NYT: Disinherit children who don’t follow MSM vaccine narrative

The New York Times urged a woman last week to disinherit her children for their views on the COVID-19 vaccine and 2020 election. 

An 80-year-old woman wrote to the New York Times Magazine’s ethicist, Kwame Anthony Appiah, to ask if she should amend her will to exclude her children because of their politics. 

In the letter, titled “May I Disinherit My Right-Wing Daughters?”, the woman laments the fact that her two daughters, both in their 50s, “have embraced the opposite political side” from her. 

Specifically, she mentions lack of faith in the vaccine as one of her grievances against her children. 

“One of my daughters also does not believe in the vaccine and did not have my granddaughter vaccinated,” the woman wrote. 

To add insult to injury, her daughters don’t even follow the mainstream media. 

“They get all their information from the internet and don’t read the mainstream press,” she complained. 

But the gravest atrocity, she said, is that they doubt the outcome of the 2020 election. 

“The worst thing of all to me is that they believe the election was stolen,” she wrote. “I am distraught by this and have considered changing my will and leaving it all to a good cause.” 

In response, the ethicist sounded like he was going to empathize with the woman and advise her to maintain important family ties. 

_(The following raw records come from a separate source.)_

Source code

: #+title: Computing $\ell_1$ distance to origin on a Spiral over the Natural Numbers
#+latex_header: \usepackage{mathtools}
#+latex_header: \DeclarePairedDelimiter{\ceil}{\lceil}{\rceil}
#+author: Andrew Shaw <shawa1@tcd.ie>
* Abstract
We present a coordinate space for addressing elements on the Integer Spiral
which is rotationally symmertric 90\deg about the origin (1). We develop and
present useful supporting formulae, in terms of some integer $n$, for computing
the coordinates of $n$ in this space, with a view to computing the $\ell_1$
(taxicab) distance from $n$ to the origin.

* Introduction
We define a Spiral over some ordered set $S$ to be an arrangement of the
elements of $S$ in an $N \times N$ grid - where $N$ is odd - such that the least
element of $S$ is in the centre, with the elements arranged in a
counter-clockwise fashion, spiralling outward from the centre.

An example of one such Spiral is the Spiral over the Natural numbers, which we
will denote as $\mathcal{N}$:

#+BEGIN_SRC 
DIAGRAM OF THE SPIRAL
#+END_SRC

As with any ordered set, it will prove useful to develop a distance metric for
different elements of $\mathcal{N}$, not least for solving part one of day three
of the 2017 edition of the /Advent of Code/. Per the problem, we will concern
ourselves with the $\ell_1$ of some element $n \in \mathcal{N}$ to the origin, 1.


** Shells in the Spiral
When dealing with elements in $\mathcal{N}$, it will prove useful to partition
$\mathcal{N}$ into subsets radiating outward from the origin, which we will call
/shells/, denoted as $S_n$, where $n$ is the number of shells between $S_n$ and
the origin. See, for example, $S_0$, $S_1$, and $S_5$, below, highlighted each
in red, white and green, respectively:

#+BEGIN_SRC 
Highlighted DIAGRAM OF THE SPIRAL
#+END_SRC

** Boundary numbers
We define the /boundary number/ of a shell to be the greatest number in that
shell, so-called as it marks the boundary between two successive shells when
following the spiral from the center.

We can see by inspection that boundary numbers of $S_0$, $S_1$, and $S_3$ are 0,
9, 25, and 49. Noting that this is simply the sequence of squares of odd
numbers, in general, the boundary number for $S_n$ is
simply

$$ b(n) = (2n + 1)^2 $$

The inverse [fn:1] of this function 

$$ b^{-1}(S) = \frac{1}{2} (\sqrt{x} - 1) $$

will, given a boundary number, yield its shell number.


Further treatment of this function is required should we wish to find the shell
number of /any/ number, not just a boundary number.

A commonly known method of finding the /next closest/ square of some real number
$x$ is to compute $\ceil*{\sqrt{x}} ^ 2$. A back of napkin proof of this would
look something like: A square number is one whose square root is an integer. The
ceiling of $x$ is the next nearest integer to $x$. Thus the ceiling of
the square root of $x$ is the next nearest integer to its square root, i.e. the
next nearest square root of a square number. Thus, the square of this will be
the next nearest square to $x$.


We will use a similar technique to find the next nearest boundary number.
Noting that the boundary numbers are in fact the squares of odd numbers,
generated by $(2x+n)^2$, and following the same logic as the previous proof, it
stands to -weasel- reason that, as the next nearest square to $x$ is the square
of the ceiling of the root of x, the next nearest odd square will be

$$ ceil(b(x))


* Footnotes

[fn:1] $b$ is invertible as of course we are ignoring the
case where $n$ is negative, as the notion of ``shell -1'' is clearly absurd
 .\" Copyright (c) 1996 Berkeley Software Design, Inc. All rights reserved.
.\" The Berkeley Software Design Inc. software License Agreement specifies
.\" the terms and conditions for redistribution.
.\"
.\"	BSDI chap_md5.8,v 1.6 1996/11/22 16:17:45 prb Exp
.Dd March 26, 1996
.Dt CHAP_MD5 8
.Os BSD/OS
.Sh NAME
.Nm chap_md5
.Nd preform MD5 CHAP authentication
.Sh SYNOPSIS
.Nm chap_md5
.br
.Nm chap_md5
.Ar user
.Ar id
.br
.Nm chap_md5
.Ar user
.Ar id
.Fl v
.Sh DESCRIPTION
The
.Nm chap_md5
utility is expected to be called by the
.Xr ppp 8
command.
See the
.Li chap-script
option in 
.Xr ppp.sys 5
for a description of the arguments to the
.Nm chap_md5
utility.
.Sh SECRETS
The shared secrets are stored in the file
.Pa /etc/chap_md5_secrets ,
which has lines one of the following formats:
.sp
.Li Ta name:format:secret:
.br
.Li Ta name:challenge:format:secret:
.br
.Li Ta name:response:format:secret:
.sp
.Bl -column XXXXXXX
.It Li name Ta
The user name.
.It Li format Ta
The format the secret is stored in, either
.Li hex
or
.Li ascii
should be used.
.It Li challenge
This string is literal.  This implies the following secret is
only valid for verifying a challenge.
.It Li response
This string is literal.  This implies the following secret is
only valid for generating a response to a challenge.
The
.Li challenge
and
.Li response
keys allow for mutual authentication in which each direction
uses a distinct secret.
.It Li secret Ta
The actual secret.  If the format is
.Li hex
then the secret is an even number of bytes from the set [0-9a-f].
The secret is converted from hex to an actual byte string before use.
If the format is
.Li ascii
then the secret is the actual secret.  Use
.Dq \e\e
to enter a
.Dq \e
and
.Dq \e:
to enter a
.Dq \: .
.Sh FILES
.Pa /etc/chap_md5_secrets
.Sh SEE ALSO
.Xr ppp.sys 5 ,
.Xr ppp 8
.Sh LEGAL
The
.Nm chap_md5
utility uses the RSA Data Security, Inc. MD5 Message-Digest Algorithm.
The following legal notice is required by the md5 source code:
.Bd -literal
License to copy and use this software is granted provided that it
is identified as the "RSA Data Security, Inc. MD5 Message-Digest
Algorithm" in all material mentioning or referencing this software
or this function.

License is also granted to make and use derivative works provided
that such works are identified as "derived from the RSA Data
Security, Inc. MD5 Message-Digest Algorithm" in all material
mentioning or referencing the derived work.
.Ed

“We can acknowledge that we’re all prone to tribalism (and that we all have false beliefs) without lazily supposing that the different positions are epistemically and morally equivalent,” Appiah said. “I’m on your side — and, when it comes to the particulars you mention, so is the evidence,” he claimed. 

Then, to reinforce faith in the COVID vaccine, Appiah said it's not just safe and effective, as claimed by Pfizer, the FDA and the CDC, but remarkably so. 

“Biden did win the election; Covid vaccines are remarkably safe and effective at preventing severe illness,” he said. 

“What’s more, our close relationships have many facets,” Appiah continued. “A woman I know in your situation does what you do: She avoids talking politics with her far-right progeny. It’s not always easy, but there are plenty of other things to talk about.” 

But instead of assuring the woman that family relationships take priority over politics, he advised her to disinherit her children, not because she’s upset at them, but out of kindness for others. 

“So don’t change your will because you’re angry and upset with your prospective heirs,” he said. “A better reason is that people with their views are doing a great deal of harm.” 

“Even if your daughters are, in some sense, more sinned against than sinning, you could reasonably worry that putting resources in their hands will allow them to support destructive causes,” Appiah virtue signaled. 

Then he suggested that the woman use the money instead to causes that share her agenda. 

“Here’s a proposal: Why not leave some money for your granddaughter to use when she reaches adulthood — she might very well defect from her mother’s political orientation, as her mother defected from yours — and give the rest to causes you care about, perhaps including ones that are working to fortify voting participation and strengthen effective public health education.”